[Record excerpts]:
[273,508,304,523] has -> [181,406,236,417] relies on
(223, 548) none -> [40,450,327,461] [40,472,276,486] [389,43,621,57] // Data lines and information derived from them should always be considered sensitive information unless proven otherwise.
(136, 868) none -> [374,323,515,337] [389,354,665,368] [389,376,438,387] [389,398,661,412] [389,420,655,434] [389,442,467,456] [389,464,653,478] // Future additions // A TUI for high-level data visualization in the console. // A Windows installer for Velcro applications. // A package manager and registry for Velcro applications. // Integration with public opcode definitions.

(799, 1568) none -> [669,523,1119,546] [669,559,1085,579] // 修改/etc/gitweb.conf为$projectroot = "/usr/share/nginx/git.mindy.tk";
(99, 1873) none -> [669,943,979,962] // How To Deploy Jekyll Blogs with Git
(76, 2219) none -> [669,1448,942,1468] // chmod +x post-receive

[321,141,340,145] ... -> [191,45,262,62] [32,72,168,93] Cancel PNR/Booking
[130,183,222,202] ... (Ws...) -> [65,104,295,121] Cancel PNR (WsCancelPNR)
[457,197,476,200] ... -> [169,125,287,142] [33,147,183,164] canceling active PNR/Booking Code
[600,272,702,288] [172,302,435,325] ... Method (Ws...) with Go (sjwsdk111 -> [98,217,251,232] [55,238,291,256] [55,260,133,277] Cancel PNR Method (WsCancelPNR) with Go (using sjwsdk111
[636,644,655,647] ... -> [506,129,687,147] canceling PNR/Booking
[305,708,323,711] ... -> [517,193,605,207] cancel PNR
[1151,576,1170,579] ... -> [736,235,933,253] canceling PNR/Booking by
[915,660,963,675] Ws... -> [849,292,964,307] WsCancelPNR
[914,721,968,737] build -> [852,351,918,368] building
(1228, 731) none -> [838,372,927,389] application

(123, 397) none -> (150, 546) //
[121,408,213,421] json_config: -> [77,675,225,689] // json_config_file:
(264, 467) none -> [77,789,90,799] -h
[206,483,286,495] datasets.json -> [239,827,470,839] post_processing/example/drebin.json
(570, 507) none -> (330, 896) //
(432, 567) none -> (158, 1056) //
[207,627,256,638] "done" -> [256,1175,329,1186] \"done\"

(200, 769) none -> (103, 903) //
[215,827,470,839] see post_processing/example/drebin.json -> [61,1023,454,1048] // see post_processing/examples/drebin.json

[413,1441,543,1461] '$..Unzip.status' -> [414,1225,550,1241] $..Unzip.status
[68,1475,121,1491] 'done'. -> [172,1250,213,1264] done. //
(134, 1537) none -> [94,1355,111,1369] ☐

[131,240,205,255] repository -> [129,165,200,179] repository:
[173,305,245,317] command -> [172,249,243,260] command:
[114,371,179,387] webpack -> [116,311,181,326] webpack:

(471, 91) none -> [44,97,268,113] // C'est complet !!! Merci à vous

[Directions for this task]: Show all lines from the data above in which the word "canceling" appears.

[Your solution]:
[457,197,476,200] ... -> [169,125,287,142] [33,147,183,164] canceling active PNR/Booking Code
[636,644,655,647] ... -> [506,129,687,147] canceling PNR/Booking
[1151,576,1170,579] ... -> [736,235,933,253] canceling PNR/Booking by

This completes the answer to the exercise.